Took the words right out of my mouth. I did enjoy parts lf the episode, but they (re: Moffet) failed HORRIBLY with Irene Adler.

Date: 2012-01-03 04:36 pm (UTC)
From: [identity profile] 2ndskin.livejournal.com
love your post--you hit the problems right on the head--well done!
Relevant to this, you might be interested in a fic that fixed the ending:
http://marysutherland.livejournal.com/49914.html

Date: 2012-01-03 08:43 pm (UTC)
From: [identity profile] ykoriana.livejournal.com
In a nutshell: I agree with absolutely everything you said.

As someone else commented, I find it extremely annoying that modern takes on Holmes (this and the first Guy Ritchie movie) seem obsessed with Moriarty and then turn Irene Adler into a mere Moriarty pawn.

To me, the definite A Scandal in Belgravia will always be the Jeremy Brett / Granada version: faithful to the source material, strong and resourceful Irene, and OMG the erotic tension, yet they barely touch through the whole episode.

Date: 2012-01-04 11:29 pm (UTC)
From: [identity profile] tocourtdisaster.livejournal.com
I got linked to this by [livejournal.com profile] gadgetorious, and I have to say that you've managed to articulate quite a bit of what bothered me about the episode (the other bit being the question of virginity which I think I'm going to have to make a post about to get my Feelings out). God forbid that Irene be a smart, genuinely strong woman without it being about sex. And, yes, she's portrayed as intelligent, but the best part, the part where she figures out the hiker and the boomerang isn't even her; it's a figment of Sherlock's imagination. She's smart enough to get useful photos and information from her clients, but not smart enough to figure out what to do with them? That hardly seems like the Irene Adler who could outwit Sherlock Holmes all on her own.

What I think I wished for, more than anything, was an Irene Adler recognizable from the original canon, and that's not what I got. Some of the details were right, but the whole picture was wrong and it was disappointing. And I honestly don't mind that things get changed because there's no way to keep everything the same, but when you get to the point that the only recognizable feature of the character in question is their name, then you've gone too far, I think.

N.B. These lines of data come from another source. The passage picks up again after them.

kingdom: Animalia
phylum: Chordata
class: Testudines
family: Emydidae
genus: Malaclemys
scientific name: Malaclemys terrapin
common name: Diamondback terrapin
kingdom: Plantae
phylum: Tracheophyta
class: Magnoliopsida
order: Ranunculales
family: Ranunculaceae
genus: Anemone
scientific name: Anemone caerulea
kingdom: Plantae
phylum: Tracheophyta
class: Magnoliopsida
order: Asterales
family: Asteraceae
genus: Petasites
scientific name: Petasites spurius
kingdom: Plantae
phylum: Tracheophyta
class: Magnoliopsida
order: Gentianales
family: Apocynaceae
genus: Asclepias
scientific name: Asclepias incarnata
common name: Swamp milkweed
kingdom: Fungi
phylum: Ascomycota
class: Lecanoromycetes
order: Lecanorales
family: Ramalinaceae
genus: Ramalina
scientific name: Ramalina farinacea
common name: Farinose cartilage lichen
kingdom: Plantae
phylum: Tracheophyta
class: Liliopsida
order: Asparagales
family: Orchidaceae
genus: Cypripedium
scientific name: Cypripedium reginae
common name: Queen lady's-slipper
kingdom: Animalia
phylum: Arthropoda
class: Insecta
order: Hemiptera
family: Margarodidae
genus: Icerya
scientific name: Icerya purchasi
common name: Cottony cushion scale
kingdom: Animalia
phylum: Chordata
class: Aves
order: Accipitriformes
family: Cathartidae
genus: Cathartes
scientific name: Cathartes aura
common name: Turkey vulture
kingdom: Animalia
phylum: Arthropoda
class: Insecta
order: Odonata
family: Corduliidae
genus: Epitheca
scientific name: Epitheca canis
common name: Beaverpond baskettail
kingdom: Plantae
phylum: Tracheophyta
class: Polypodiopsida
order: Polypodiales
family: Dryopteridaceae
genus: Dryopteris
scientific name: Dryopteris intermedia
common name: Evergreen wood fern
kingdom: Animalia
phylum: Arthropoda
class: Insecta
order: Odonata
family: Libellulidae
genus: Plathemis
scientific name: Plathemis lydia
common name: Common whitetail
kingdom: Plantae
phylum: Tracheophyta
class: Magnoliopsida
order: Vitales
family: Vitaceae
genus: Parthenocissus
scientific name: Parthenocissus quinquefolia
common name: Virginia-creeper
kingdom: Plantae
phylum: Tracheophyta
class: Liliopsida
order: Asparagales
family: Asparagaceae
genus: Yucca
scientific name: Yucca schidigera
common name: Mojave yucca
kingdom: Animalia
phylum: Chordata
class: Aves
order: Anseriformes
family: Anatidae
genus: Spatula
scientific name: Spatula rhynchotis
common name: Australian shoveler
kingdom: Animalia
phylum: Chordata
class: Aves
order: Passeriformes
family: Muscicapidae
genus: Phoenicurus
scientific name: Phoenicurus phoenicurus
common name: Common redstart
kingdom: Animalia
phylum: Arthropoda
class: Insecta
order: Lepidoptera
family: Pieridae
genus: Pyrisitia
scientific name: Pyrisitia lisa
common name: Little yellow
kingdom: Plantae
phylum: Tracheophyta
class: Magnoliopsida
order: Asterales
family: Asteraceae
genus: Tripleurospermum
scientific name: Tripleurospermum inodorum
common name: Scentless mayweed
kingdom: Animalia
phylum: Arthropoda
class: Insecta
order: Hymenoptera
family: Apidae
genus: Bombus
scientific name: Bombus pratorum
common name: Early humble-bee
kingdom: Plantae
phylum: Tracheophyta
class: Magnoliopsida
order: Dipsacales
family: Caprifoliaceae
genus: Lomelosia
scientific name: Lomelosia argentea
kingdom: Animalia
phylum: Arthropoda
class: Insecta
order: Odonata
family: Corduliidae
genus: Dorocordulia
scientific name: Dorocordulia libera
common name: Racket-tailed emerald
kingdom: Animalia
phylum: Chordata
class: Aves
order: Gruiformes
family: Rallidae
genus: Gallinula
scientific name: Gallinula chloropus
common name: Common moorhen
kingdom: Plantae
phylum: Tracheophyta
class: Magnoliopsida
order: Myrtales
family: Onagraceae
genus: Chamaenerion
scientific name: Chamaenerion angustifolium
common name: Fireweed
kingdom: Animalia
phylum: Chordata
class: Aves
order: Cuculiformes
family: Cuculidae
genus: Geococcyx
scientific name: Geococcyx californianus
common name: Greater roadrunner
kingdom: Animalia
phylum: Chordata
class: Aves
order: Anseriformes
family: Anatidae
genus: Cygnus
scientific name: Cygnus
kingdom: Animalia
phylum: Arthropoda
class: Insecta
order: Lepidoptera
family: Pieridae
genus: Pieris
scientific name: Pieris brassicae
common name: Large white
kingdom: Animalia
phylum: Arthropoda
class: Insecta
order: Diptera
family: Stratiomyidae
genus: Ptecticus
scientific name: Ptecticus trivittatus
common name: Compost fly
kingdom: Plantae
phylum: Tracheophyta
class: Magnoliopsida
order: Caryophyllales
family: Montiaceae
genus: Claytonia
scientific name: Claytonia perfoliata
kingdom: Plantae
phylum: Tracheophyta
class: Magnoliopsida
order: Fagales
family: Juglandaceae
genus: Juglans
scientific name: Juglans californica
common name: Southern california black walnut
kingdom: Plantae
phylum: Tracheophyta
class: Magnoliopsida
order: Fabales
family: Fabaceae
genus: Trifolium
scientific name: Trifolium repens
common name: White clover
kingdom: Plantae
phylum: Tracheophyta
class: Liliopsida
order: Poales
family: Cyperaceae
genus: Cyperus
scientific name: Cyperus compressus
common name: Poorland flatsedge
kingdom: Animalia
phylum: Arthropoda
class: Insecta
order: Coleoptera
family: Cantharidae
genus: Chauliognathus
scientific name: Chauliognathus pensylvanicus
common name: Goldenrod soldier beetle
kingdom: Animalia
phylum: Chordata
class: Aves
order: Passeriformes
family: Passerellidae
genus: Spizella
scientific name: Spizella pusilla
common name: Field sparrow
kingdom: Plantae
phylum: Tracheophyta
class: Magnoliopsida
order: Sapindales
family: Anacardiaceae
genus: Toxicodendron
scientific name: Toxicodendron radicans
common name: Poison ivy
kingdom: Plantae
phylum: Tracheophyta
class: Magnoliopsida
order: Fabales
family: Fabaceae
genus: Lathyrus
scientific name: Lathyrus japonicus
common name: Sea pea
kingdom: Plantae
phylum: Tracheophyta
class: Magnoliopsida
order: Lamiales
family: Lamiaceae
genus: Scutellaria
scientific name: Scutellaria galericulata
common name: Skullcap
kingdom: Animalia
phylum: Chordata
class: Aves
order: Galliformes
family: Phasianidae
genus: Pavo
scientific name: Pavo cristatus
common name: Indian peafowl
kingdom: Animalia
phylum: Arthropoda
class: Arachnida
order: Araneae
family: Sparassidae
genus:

Date: 2012-01-06 05:38 pm (UTC)
From: [identity profile] soophelia.livejournal.com
I agree pretty much with what you said. It baffles me that there are people defending Moffat and not seeing what is so clearly wrong with what he wrote (i.e. erasure of queer identity, taking a strong woman who wins and having her become weak and in the end losing among other problematic things).

Moffat's Adler is not Irene Adler. For someone that prides himself on being true to canon, he certainly got it completely wrong. I wish I could wipe this episode from my mind. Seriously.